Sometimes the market seems to have a will of its own, acting deliberately to confound the largest number of people possible. Just when everyone expects the market to plummet, for example, after a monumental event like the Brexit, it stages a rally and breaks out to new all-time highs. As upsetting as it is to lose money when the market falls, it can be almost as disconcerting to watch the market rocket up without you. You imagine everyone around you swimming in profits while you just stand there waiting for a chance to get in. If that’s you, first of all, take a deep breath because you are not alone. Very few people predicted the magnitude and speed of recent gains and according to a recent article in Reuters, investors are holding record amounts of cash in their portfolios. However, it is important to learn from the market and understand how to profit from its moves, even when those moves take you by surprise. Combine a knowledge of options with the ability to analyze equities fundamentally and technically and you won’t have to feel left behind in the future.

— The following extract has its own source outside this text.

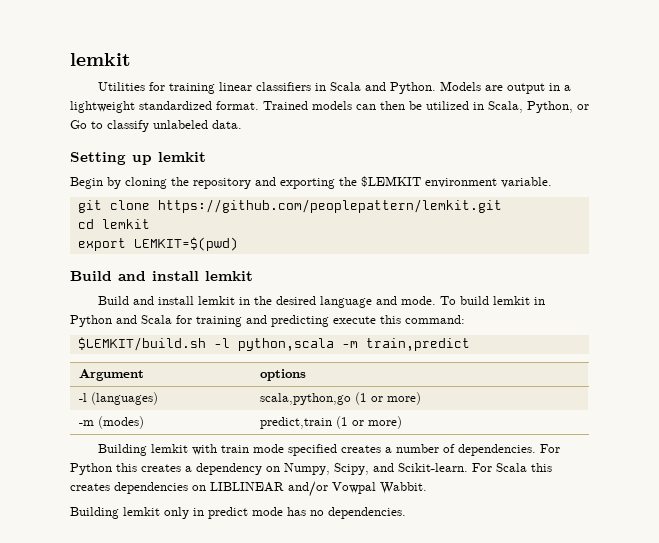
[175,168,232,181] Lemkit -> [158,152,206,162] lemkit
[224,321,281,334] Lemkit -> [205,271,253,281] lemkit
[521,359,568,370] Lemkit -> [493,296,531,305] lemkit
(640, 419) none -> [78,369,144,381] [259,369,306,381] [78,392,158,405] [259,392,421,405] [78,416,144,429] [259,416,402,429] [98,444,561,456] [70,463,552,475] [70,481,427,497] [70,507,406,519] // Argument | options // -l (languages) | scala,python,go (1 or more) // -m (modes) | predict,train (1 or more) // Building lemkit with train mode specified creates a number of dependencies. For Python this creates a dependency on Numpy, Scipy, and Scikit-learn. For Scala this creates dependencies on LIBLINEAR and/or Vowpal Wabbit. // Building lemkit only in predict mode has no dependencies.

The easiest way to avoid missing these unexpected rallies is to have some money invested at all times. Simply dollar cost average into a low-cost exchange traded fund like the SPY. Although at times this strategy will have you buying in when the market is high, you will also buy in at the lows. With a long enough time horizon you can take advantage of the fact that over the long haul, the market tends to rise. However, you do have to expect, and be prepared to endure, some violent drops as we experienced in 2000 and 2009. Part of my personal portfolio is dedicated to this strategy, and it has made good money for me over the years. A knowledge of options can make this strategy less frightening, as options provide many ways to protect your holdings when the market turns. However, that is a topic for another day.

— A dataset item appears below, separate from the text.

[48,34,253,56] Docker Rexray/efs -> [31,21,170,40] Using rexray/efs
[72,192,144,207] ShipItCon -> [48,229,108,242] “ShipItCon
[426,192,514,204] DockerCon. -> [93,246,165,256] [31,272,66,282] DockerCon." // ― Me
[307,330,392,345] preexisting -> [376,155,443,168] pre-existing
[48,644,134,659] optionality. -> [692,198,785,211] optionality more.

The other way to make sure you don’t miss great opportunities is to combine a knowledge of equities with a knowledge of options. At OptionsAnimal, we put an emphasis on getting to know the securities you trade. We teach fundamental analysis in addition to technical and sentimental analysis and encourage our students to build a watch list of stocks they trade often and know inside and out. The benefit of this is that when the market falls, you already have your eye on great stocks which have suddenly become great values. It’s important to remember that when prices fall, many fundamental metrics improve. For example, when the price you pay decreases, the dividend percentage increases. As long as earnings haven’t changed, a price drop improves the PE ratio, as well as all the other price based ratios such as price to book. If you know your companies well, you can be there to latch on when the fundamentals make the full picture look attractive.

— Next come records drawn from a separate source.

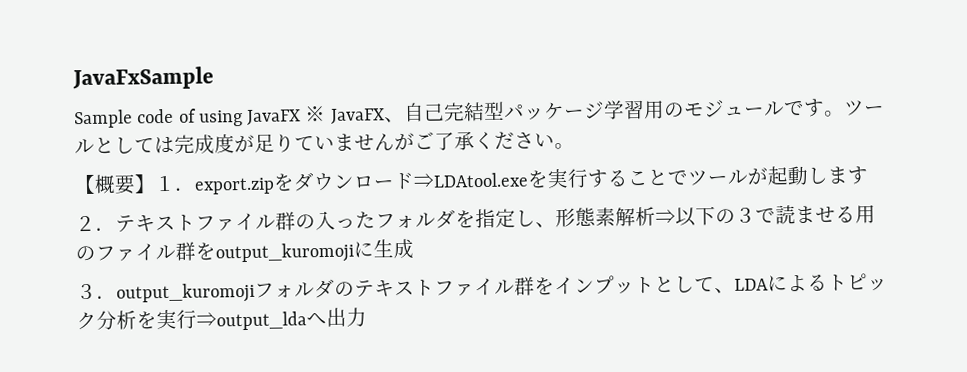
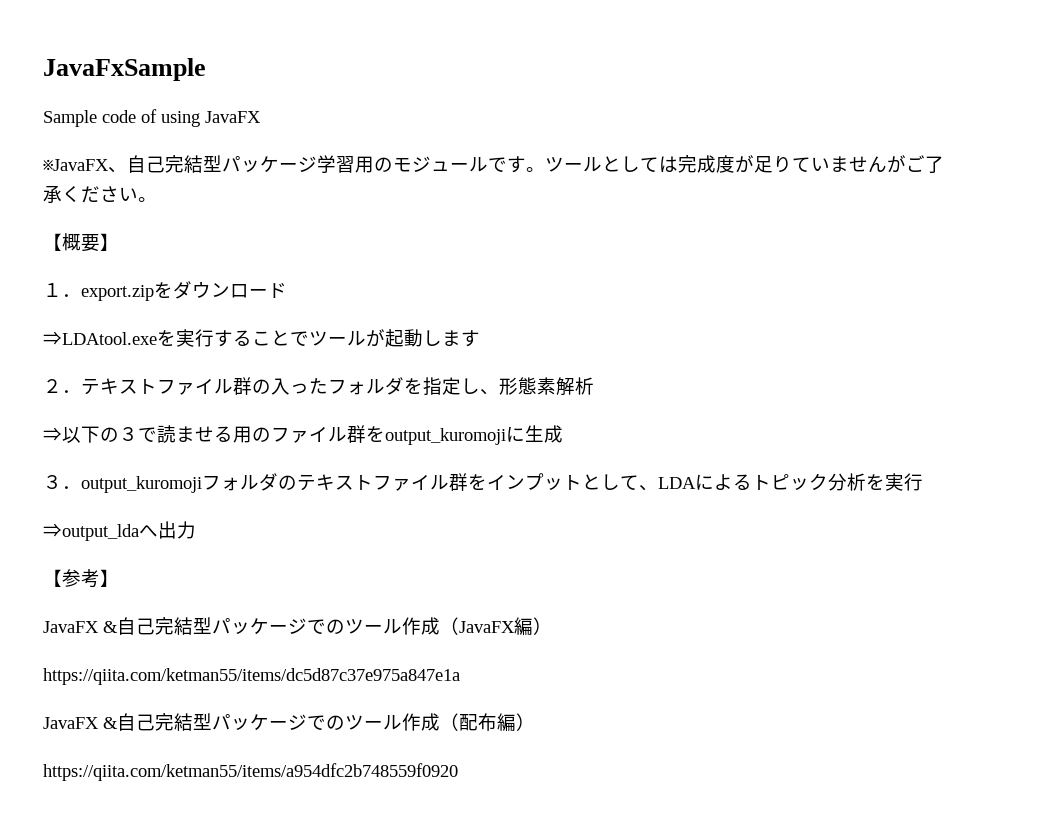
[304,105,385,124] ※ JavaFX -> [43,159,109,171] // ※JavaFX
(156, 184) none -> (119, 242) //
(415, 181) none -> (287, 290) //
(656, 216) none -> (594, 386) //
(197, 319) none -> (923, 482) //
(367, 317) none -> [43,569,119,588] [43,617,552,636] [43,668,460,685] [43,713,535,732] [43,763,458,781] // 【参考】 // JavaFX &自己完結型パッケージでのツール作成（JavaFX編） // https://qiita.com/ketman55/items/dc5d87c37e975a847e1a // JavaFX &自己完結型パッケージでのツール作成（配布編） // https://qiita.com/ketman55/items/a954dfc2b748559f0920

Of course, it’s still frightening to jump in when the market is falling, and everyone seems to be predicting doom and gloom. That’s where options can help. You can use them to limit the risk, even as you take advantage of the upside. The married put provides a simple example. By adding a protective put to your stock buy, you can benefit from the unlimited upside potential, and limit your downside risk. Additional strategies such as collars, calendars and diagonals can similarly help you participate in a rising market with limited risk. In short, the more tools you have in your toolkit, the better able you are to capitalize on opportunities when they arise.